Go through the data and copy each line where the string "lines" appears.

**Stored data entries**
^^^^

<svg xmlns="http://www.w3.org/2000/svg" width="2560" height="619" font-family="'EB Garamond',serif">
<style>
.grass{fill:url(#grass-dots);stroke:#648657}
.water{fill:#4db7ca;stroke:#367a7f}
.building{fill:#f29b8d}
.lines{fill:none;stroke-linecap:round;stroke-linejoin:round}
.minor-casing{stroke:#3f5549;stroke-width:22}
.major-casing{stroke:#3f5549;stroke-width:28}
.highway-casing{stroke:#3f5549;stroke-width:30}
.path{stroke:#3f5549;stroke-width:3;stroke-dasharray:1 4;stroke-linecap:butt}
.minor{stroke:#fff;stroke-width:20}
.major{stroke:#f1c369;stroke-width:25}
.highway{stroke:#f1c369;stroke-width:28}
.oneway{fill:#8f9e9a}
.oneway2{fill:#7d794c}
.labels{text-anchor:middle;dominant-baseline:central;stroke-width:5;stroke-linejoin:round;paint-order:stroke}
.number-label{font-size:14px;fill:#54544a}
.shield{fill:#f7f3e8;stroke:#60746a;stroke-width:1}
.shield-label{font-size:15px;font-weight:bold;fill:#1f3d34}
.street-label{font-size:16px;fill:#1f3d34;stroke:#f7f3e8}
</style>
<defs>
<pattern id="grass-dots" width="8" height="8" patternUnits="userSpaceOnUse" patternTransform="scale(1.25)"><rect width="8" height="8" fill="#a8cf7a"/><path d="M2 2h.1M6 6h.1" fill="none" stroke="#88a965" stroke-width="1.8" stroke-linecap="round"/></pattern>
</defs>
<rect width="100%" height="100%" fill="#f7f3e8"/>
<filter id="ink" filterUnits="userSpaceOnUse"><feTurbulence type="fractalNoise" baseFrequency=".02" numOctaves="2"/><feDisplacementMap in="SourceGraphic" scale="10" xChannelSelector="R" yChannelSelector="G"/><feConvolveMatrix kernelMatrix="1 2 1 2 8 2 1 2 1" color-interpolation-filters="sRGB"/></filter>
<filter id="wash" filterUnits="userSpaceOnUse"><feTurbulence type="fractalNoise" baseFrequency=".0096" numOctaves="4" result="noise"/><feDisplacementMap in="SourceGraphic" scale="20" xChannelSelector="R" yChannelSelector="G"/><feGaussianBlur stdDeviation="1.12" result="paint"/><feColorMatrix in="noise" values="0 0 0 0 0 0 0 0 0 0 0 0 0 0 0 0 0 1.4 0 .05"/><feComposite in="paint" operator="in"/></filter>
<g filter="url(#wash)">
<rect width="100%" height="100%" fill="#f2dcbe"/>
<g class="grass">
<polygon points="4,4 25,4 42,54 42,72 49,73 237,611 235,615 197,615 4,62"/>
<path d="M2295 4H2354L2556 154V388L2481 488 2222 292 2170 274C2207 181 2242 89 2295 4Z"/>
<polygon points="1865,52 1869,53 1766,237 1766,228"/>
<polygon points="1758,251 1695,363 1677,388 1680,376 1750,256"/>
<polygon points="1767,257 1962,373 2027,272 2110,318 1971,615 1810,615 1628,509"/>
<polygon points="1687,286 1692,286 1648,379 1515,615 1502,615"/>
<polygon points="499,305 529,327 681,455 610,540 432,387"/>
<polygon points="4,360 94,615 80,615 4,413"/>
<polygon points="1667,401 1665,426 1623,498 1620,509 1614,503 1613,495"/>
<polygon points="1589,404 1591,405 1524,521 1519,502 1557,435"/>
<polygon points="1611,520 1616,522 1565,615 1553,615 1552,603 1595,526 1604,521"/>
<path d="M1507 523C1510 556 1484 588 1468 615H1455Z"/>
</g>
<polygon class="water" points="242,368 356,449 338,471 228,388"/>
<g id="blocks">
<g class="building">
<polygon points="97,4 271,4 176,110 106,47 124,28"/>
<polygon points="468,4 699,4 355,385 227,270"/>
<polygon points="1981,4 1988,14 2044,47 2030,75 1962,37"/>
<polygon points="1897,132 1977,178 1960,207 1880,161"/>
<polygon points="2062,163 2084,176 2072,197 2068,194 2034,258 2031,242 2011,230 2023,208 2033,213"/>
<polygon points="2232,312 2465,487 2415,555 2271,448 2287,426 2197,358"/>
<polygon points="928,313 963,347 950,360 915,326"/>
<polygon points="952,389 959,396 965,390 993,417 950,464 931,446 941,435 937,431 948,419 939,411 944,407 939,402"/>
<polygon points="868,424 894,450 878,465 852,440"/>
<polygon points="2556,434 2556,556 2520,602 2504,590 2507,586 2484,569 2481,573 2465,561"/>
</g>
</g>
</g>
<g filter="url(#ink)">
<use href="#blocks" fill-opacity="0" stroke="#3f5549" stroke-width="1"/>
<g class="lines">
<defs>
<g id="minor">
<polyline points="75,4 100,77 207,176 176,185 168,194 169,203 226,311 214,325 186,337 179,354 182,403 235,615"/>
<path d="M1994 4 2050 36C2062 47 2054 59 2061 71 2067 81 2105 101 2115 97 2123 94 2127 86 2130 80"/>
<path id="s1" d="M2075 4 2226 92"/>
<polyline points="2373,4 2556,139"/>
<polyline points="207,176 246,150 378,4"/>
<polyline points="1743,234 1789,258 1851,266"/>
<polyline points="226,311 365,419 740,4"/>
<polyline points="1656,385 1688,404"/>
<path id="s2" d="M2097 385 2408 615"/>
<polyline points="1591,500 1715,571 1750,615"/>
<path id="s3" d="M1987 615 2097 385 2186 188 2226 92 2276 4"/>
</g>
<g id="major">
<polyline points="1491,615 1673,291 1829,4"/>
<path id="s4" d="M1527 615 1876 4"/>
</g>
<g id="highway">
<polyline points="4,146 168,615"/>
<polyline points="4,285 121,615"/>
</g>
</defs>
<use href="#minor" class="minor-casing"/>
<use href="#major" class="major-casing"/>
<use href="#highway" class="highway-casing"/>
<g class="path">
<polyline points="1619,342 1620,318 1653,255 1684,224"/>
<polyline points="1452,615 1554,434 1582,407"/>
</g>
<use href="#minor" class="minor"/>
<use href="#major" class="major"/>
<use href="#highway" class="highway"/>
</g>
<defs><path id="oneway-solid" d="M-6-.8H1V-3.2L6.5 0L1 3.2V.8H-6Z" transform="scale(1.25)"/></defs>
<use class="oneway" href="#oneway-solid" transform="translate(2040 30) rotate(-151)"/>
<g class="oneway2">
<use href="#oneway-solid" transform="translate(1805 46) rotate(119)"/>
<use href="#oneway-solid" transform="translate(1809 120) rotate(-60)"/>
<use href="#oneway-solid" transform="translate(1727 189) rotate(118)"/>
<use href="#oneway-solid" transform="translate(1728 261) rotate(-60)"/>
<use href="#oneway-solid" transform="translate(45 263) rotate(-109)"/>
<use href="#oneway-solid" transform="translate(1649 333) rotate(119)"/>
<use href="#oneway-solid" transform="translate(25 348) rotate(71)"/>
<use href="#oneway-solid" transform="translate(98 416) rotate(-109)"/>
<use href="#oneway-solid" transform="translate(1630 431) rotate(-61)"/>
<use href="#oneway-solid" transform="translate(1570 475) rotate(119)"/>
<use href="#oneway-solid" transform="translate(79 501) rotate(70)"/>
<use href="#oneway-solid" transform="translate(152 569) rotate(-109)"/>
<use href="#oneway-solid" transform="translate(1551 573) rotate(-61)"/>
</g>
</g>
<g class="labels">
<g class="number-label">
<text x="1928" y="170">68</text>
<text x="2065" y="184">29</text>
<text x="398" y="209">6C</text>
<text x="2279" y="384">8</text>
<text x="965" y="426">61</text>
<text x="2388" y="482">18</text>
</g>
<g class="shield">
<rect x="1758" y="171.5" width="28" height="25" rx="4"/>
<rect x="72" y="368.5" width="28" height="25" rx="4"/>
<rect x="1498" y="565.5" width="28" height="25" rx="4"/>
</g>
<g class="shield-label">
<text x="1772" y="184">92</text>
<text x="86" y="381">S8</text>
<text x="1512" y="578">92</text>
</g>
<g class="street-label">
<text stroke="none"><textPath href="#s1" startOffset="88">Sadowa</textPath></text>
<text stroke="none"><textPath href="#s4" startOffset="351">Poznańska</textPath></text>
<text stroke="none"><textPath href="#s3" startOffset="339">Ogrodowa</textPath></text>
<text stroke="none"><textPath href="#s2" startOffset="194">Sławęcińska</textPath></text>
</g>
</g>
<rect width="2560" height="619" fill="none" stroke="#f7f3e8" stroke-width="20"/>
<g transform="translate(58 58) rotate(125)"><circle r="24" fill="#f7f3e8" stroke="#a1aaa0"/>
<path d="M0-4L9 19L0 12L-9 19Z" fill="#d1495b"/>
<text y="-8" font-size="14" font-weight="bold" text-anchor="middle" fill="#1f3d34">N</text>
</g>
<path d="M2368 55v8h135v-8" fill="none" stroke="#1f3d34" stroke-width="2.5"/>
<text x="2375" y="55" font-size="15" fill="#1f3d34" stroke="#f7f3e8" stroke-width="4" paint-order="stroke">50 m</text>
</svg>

^^^^

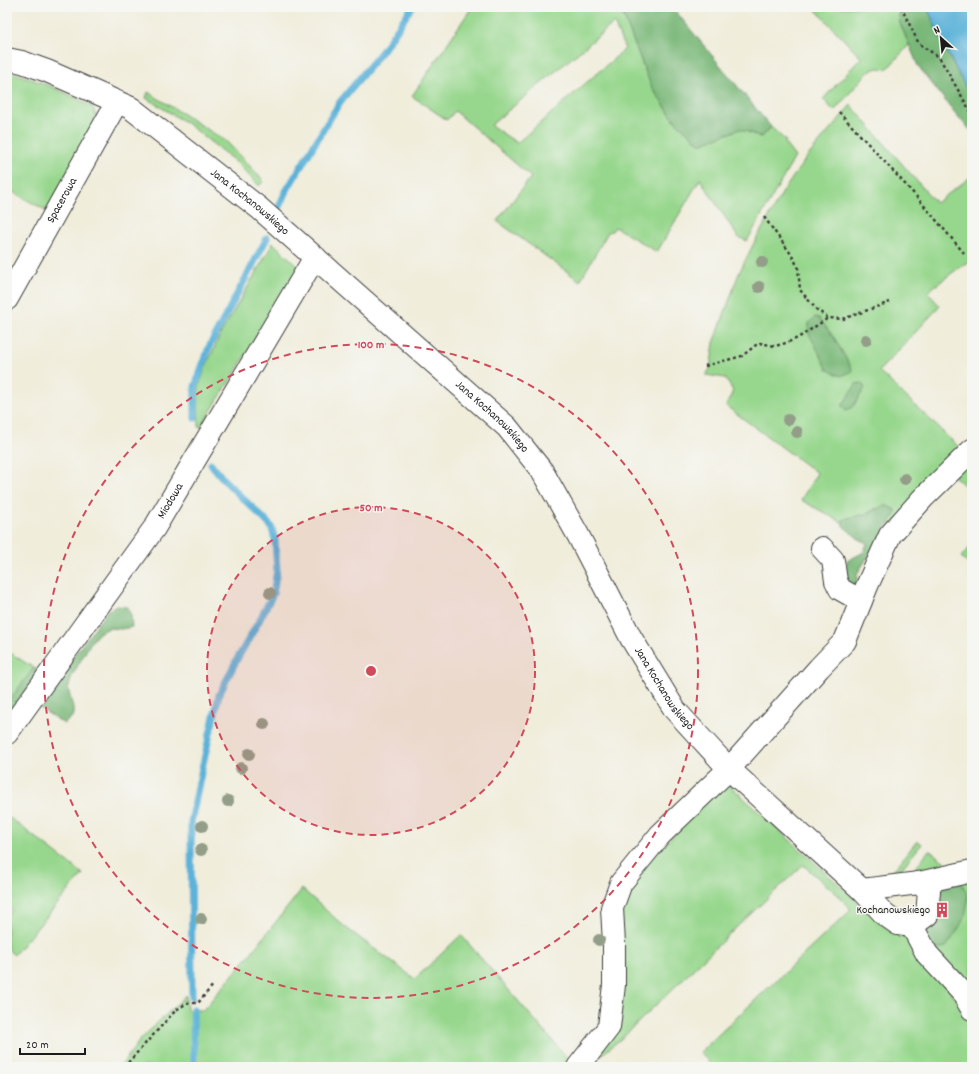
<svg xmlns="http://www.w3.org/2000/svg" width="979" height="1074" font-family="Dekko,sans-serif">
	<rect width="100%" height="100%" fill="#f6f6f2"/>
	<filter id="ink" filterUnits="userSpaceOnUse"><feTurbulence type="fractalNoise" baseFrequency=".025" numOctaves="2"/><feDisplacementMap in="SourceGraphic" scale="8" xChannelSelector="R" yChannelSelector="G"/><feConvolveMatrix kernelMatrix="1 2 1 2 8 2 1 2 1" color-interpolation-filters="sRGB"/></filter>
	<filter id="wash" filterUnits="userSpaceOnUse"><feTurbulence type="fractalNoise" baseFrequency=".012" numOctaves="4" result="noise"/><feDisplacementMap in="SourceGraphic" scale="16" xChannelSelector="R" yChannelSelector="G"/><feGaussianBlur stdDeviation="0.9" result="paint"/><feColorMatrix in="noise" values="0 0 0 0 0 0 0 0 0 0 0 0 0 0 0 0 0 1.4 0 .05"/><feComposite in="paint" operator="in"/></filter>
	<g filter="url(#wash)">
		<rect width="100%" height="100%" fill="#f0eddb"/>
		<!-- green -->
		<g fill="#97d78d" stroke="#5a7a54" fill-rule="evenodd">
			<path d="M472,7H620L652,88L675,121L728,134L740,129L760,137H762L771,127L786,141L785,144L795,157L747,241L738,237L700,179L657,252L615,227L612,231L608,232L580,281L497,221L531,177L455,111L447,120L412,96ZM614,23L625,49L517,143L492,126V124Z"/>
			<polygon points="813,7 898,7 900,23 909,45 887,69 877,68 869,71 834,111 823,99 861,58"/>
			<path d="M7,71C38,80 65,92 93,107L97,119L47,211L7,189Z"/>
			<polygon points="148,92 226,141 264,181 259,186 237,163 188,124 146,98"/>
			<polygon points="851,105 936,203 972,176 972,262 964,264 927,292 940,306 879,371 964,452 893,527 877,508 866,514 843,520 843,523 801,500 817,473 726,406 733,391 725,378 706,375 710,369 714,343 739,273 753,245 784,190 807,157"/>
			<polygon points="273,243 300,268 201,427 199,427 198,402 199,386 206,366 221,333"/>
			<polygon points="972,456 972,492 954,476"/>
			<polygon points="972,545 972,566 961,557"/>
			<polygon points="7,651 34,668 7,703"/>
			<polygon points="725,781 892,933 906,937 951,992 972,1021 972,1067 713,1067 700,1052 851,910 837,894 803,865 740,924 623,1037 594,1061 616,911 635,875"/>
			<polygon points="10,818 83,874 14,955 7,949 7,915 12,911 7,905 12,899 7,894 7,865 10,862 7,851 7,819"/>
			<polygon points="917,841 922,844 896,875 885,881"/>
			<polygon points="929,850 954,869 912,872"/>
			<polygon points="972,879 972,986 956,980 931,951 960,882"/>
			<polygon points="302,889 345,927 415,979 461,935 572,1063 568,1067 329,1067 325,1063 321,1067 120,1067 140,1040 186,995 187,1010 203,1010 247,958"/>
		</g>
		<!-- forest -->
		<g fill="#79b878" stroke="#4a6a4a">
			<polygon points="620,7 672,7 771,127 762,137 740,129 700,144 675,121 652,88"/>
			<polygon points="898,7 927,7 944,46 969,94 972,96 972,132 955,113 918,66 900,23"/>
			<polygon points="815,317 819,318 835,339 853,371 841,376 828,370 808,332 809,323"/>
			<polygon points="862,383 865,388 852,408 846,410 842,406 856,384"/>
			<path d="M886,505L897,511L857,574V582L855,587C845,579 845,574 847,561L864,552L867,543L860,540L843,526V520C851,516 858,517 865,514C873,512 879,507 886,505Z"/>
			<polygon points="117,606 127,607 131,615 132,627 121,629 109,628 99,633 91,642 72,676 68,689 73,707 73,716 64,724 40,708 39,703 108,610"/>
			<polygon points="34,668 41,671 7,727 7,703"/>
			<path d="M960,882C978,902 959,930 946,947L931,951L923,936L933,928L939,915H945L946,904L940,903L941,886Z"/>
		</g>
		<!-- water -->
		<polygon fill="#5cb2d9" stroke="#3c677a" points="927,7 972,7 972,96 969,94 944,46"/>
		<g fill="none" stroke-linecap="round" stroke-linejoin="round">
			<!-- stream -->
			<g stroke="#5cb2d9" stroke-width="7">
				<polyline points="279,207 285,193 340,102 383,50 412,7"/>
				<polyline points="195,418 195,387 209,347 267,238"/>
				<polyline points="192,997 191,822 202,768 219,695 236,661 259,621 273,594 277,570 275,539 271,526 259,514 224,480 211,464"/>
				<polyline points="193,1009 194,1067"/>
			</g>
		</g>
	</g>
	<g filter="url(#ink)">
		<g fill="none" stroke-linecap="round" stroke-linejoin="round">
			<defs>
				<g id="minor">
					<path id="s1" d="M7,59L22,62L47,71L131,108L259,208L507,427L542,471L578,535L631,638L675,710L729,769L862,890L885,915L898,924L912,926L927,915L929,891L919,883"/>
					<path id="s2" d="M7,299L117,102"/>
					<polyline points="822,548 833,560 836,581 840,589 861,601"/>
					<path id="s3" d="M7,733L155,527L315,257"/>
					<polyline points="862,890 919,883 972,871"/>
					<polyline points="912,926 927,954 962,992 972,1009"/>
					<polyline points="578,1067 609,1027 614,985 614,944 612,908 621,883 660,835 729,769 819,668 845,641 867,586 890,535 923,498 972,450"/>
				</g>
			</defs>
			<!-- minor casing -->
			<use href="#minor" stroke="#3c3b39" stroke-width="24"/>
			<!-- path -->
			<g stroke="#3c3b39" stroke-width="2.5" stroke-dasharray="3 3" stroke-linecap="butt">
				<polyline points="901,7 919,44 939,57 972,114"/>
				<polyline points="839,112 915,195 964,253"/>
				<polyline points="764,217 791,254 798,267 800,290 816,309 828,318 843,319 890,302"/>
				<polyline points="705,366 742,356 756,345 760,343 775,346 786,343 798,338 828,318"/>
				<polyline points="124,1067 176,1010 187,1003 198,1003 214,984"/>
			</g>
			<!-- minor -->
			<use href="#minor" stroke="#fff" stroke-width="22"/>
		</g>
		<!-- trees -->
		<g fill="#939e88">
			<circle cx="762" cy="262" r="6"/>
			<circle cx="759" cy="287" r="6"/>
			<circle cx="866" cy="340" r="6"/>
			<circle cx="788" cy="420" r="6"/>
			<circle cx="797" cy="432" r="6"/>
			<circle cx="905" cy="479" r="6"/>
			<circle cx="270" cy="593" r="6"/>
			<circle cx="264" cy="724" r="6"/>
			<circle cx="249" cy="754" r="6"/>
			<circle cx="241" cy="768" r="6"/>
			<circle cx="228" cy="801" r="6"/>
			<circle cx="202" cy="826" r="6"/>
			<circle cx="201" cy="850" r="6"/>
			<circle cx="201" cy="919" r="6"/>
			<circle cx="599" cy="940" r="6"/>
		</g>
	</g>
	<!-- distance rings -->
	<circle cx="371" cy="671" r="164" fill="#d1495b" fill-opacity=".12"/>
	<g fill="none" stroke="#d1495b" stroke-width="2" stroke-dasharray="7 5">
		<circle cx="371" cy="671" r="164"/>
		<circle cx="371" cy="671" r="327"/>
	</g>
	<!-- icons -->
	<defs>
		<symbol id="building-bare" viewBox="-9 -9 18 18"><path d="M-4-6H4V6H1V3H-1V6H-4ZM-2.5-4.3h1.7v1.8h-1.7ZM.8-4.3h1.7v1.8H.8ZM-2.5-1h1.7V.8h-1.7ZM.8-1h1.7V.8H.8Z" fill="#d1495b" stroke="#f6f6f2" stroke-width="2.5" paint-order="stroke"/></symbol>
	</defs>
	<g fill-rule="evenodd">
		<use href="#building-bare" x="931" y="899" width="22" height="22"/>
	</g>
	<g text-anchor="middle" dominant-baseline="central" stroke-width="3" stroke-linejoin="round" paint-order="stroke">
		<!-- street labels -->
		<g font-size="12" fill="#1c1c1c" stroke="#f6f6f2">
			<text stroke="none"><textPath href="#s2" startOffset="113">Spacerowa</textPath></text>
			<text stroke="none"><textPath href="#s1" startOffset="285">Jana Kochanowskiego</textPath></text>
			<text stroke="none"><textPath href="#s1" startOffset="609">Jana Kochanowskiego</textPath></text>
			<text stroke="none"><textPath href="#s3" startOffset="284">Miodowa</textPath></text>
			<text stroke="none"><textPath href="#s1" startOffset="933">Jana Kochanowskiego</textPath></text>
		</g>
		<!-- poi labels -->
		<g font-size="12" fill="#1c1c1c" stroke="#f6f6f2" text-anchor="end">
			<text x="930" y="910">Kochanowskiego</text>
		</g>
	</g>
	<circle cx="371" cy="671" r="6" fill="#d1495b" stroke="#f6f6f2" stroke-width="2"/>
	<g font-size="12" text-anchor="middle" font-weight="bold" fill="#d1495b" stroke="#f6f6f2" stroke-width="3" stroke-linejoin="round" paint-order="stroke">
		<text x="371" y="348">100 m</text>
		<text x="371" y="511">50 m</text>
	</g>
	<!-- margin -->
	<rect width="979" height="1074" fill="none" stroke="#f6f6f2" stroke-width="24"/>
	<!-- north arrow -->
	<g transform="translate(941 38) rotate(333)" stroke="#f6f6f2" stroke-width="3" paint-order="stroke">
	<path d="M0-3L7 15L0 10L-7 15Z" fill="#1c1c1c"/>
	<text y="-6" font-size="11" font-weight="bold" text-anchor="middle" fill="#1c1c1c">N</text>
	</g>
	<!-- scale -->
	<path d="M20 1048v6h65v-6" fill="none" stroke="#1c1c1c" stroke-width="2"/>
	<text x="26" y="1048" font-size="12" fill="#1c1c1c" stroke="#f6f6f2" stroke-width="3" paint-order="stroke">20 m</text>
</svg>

^^^^

**Answer**
.lines{fill:none;stroke-linecap:round;stroke-linejoin:round}
<g class="lines">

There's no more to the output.